Les processions de Séville, avec leurs nombreux pénitents masqués et couverts de cagoules, ont un aspect étrange et presque lugubre ; c’est comme un souvenir des auto-da-fé de l’inquisition : ceci nous remet en mémoire un spectacle vraiment lugubre, dont nous fûmes plus d’une fois témoins : un misérable cercueil, traîné par un cheval lancé au trot était précédé de quelques indigents portant des croix et des lanternes, et courant à toutes jambes, comme des gens qui ont hâte de se débarrasser d’une tâche importune : c’était un convoi de pauvre : un entierro de limosna.

Dans l’après-midi du samedi saint, nous nous rendîmes à la Puerta de Carmona pour voir le marché aux agneaux ; il s’en consomme, à l’époque des fêtes de Pâques, une quantité prodigieuse : plusieurs milliers de ces pauvres petits animaux étaient parqués en dehors de la ville, et maintenus par ces barrières en filets de cordes dont nous avons déjà parlé à l’occasion de la foire de Séville.

Le dimanche de Pâques, il y eut toutes sortes de spectacles, y compris, bien entendu, des combats de taureaux. On donna ce jour-là des courses portugaises qui, pour être moins sanglantes que les corridas ordinaires, n’en étaient pas moins curieuses. Nous vîmes également une jeune Espada tuer deux taureaux de sa jolie main ; ensuite vinrent des courses à la Portugaise, moins sanglantes, mais tout aussi intéressantes que les corridas ordinaires ; enfin un torero, monté sur de hautes échasses, tua plusieurs taureaux aux applaudissements de la foule, car pour le public espagnol une fête de taureaux n’est pas complète si le sang n’y coule pas. Ainsi se termina cette curieuse corrida, sur laquelle nous reviendrons avec plus de détails.

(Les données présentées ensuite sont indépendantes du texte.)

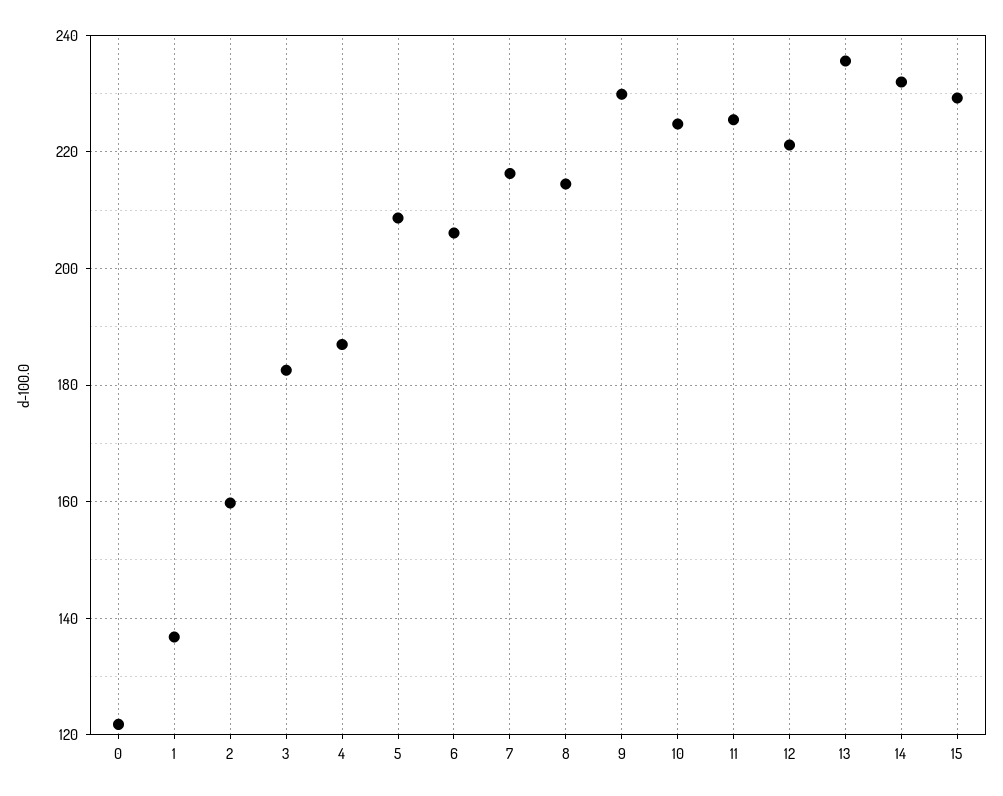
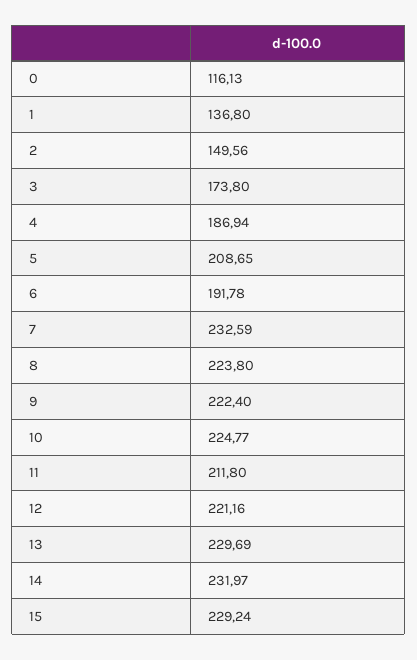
  {
-   "0": 122,
+   "0": 116.13,
    "1": 136.8,
-   "2": 160,
+   "2": 149.56,
-   "3": 182,
+   "3": 173.8,
    "4": 186.94,
    "5": 208.65,
-   "6": 206,
+   "6": 191.78,
-   "7": 216,
+   "7": 232.59,
-   "8": 214,
+   "8": 223.8,
-   "9": 230,
+   "9": 222.4,
    "10": 224.77,
-   "11": 226,
+   "11": 211.8,
    "12": 221.16,
-   "13": 236,
+   "13": 229.69,
    "14": 231.97,
    "15": 229.24
  }

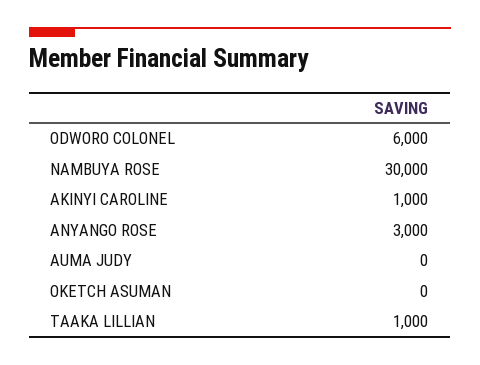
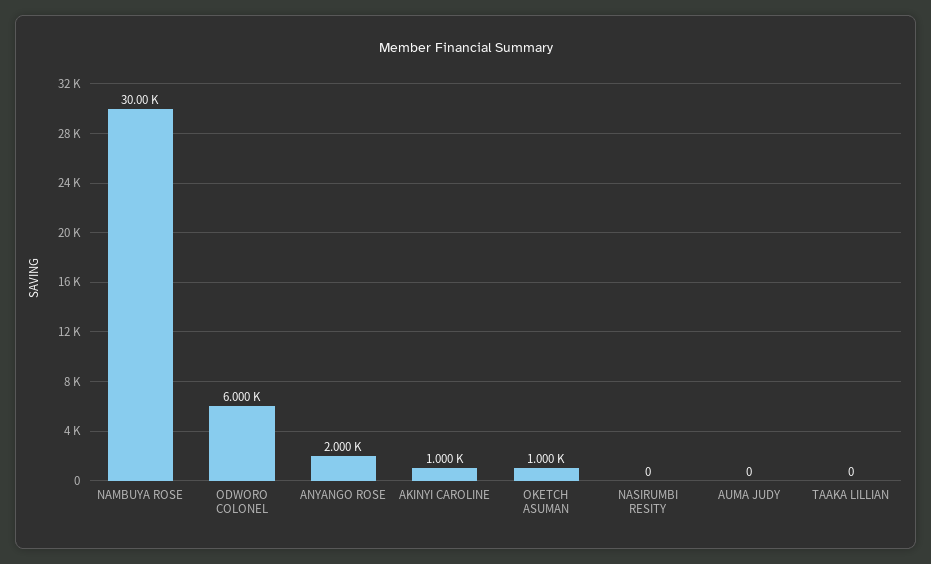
  {
    "ODWORO COLONEL": 6000,
    "NAMBUYA ROSE": 30000,
    "AKINYI CAROLINE": 1000,
-   "ANYANGO ROSE": 3000,
+   "ANYANGO ROSE": 2000,
    "AUMA JUDY": 0,
-   "OKETCH ASUMAN": 0,
+   "OKETCH ASUMAN": 1000,
-   "TAAKA LILLIAN": 1000
+   "TAAKA LILLIAN": 0,
+   "NASIRUMBI RESITY": 0
  }

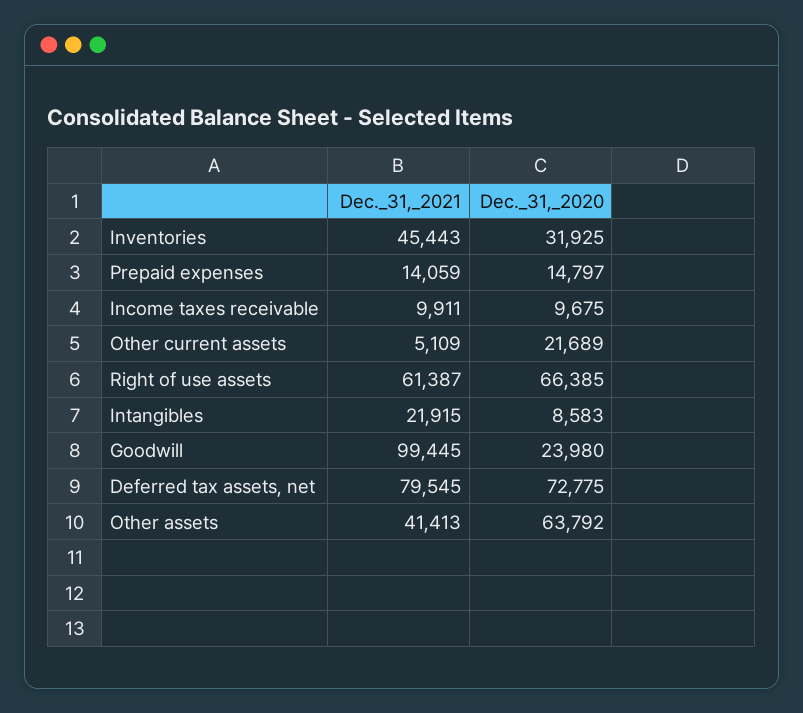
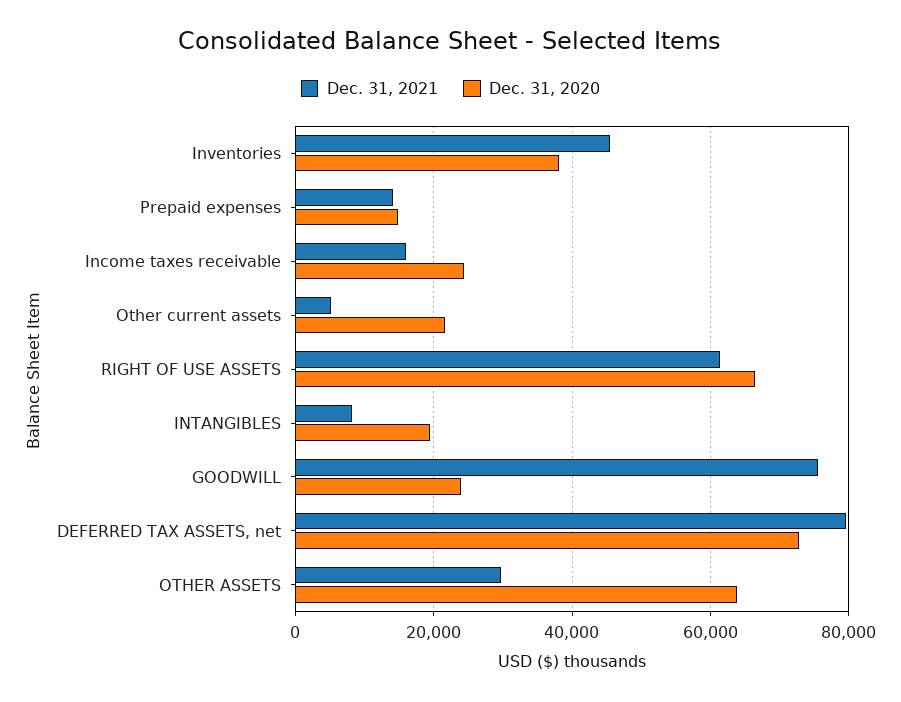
  {
    "Dec._31,_2021": {
      "Inventories": 45443,
      "Prepaid expenses": 14059,
-     "Income taxes receivable": 9911,
+     "Income taxes receivable": 16000,
      "Other current assets": 5109,
      "Right of use assets": 61387,
-     "Intangibles": 21915,
+     "Intangibles": 8000,
-     "Goodwill": 99445,
+     "Goodwill": 76000,
      "Deferred tax assets, net": 79545,
-     "Other assets": 41413
+     "Other assets": 30000
    },
    "Dec._31,_2020": {
-     "Inventories": 31925,
+     "Inventories": 38000,
      "Prepaid expenses": 14797,
-     "Income taxes receivable": 9675,
+     "Income taxes receivable": 24000,
      "Other current assets": 21689,
      "Right of use assets": 66385,
-     "Intangibles": 8583,
+     "Intangibles": 20000,
      "Goodwill": 23980,
      "Deferred tax assets, net": 72775,
      "Other assets": 63792
    }
  }

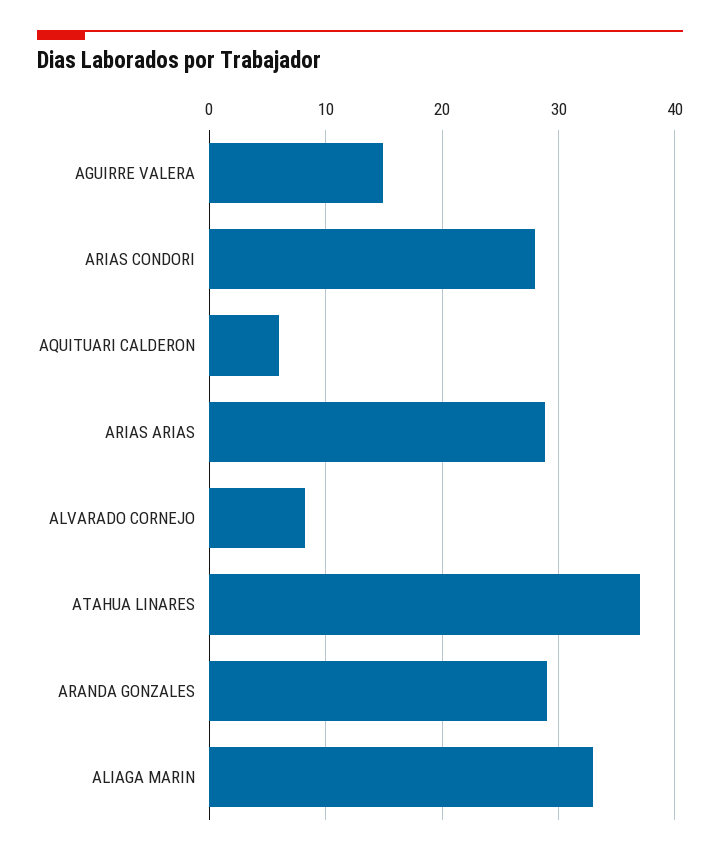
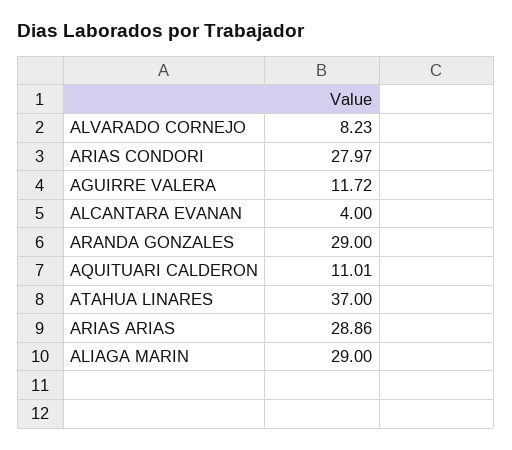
  {
-   "AGUIRRE VALERA": 15,
+   "AGUIRRE VALERA": 11.72,
    "ARIAS CONDORI": 27.97,
-   "AQUITUARI CALDERON": 6,
+   "AQUITUARI CALDERON": 11.01,
    "ARIAS ARIAS": 28.86,
    "ALVARADO CORNEJO": 8.23,
    "ATAHUA LINARES": 37,
    "ARANDA GONZALES": 29,
-   "ALIAGA MARIN": 33
+   "ALIAGA MARIN": 29,
+   "ALCANTARA EVANAN": 4
  }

Les anciennes danses gaditanes. — Martial et les danseuses de Cadiz. — Telethusah. — La Puella gaditana. — Pline le Jeune et Pétrone. — Les crotales antiques et les castagnettes. — De l’antiquité des castagnettes. — La bibliographie de cet instrument. — La crotalogia. — La pandereta.

On peut dire que l’histoire de la danse, en Espagne, remonte presque aussi haut que celle de la nation elle-même : les danseuses gaditanes, si connues dans l’antiquité que souvent on les appelait simplement Gaditanes, — Gaditanas, étaient renommées à Rome entre toutes, comme les plus habiles et les plus séduisantes, de même que les musiciens de Cordoue, l’antique Corduba, étaient fameux dans le monde romain.

Les Basques, qui passent généralement pour les plus anciens habitants de la Péninsule et dont les origines échappent à toutes les recherches, ont été de tout temps aussi passionnés pour la danse que les peuples de la Bétique ; et aujourd’hui encore il est peu de provinces de l’Espagne, où ce divertissement soit aussi en faveur parmi le peuple que dans les provinces basques et l’Andalousie.